Uh oh, here we go again.
While some might be too young to remember, the remainder of us will never forget.
Back in 2001, a merger between the World Wrestling Federation (now known as WWE) and NBC went horribly wrong when the XFL was brought to life. It was an alternative football league meant to dethrone the NFL from its perch.
It did not work.
With pro wrestling overtones, including WWF announcers Jesse “The Body” Ventura, Jim Ross and Jerry “The King” Lawler helping call the action, distorted rules, provocative cheerleaders and jerseys with nicknames like “Death Blow,” “Gladiator,” “Chuckwagon,” and “He Hate Me,” on the back, it almost instantly failed.
The XFL folded after one season with the WWF and NBC reportedly losing $35 million apiece in the venture.
Now, 17 years later, here we go again.
Vince McMahon, the WWE founder and chairman, is starting another professional football league.
Of course, there is a chance McMahon learned from his previous mistakes.
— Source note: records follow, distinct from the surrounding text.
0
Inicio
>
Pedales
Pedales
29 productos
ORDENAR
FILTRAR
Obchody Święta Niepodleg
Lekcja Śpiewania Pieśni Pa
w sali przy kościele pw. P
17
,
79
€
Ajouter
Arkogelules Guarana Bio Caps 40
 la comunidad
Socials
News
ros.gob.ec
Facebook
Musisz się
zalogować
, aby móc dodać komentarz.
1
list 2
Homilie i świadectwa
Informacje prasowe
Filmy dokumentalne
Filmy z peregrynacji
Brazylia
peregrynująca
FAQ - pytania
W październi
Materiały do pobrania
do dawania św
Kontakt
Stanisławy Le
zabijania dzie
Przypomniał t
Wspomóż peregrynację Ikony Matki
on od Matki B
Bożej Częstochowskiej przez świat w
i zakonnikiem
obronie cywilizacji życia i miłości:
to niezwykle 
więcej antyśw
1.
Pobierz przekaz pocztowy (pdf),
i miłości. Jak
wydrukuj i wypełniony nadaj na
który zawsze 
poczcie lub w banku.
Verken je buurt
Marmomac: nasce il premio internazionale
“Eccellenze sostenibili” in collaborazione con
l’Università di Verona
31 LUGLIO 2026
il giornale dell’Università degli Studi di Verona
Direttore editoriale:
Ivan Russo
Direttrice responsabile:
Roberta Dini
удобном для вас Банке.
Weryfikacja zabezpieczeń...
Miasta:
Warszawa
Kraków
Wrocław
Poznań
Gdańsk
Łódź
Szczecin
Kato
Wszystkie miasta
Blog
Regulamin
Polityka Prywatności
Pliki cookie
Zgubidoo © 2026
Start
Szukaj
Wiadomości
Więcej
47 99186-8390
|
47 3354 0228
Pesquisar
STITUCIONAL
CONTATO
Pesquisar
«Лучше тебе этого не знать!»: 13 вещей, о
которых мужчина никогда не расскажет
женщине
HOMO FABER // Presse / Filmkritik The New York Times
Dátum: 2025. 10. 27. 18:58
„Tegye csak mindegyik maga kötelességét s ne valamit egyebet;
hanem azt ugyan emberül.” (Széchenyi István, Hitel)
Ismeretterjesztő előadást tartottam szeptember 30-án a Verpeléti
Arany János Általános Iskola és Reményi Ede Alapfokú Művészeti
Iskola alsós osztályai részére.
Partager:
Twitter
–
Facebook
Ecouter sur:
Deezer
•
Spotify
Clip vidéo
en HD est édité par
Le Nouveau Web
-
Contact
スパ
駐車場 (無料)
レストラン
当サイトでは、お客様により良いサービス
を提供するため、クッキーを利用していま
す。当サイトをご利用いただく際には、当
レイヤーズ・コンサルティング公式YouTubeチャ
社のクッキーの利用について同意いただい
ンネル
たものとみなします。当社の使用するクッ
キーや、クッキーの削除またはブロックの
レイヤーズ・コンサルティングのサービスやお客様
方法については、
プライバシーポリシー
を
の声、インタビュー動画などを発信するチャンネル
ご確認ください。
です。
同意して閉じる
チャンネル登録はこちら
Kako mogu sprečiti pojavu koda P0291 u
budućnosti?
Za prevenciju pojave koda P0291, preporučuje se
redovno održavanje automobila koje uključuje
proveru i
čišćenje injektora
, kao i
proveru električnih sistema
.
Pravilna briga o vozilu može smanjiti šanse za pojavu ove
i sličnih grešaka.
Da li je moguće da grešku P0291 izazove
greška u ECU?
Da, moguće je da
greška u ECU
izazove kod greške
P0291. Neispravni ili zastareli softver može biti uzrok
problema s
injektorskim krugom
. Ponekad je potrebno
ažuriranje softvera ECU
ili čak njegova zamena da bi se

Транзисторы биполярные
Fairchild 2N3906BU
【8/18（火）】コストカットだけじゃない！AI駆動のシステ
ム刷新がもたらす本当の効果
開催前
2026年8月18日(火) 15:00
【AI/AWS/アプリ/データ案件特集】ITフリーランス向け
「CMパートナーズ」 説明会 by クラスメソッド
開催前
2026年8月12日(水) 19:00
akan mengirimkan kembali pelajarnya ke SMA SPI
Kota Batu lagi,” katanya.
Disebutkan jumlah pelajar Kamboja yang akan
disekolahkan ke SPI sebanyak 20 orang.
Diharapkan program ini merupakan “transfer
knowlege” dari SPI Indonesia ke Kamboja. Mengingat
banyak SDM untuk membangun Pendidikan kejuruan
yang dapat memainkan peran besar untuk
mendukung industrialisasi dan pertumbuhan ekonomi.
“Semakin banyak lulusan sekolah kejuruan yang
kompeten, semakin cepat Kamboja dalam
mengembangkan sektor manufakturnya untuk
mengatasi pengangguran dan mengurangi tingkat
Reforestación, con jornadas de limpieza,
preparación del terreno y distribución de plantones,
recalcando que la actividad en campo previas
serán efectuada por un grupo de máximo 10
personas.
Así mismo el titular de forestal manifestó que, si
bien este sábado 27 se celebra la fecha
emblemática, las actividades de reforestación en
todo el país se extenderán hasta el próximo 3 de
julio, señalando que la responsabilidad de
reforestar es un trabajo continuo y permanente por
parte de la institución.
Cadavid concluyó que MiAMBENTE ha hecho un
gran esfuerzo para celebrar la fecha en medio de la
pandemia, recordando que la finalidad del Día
Perhaps he is surrounding himself with people capable of creating a compelling league. Maybe he discovered new methods of presenting the product that will captivate the world.
After all, this is the man who turned pro wrestling from a multitude of small nationwide markets into one global audience, transforming his once-small company into a billion-dollar corporation. I’m not going to judge his business acumen based one unsuccessful endeavor nearly two decades ago.
But like the XFL, this new league is doomed to fail.
Even if everything goes perfectly for McMahon, there is simply no room for his creation.
The market for football is saturated with the NFL and NCAA dominating the American audience, and even though this country loves the sport, enough is enough.
The odds of the league overtaking either of the current football juggernauts is minute at best, meaning it will have to serve as a complement to the others, and nobody will absorb it.
Sure, there is a niche market for everything, and it might catch on with a segment of the population, but it will be overlooked by the masses. It will be passed over when flipping through the channels, and after the initial novelty wears off, mainstream media will forgot, relegating it to the level of the NBA G League or Minor League Baseball.
Despite its dreadful reception, the XFL was innovative, helping to popularize the use sky cams, on-field cameras and player microphones long before they became common parts of the viewing experience.
So, maybe this new league can be impactful in a similar manner, but it can’t compete with the NFL or NCAA. At best, it becomes a novelty act like roller derby or competitive eating.
There is no want or need for a third football league, but regardless, it is coming, so here we go again.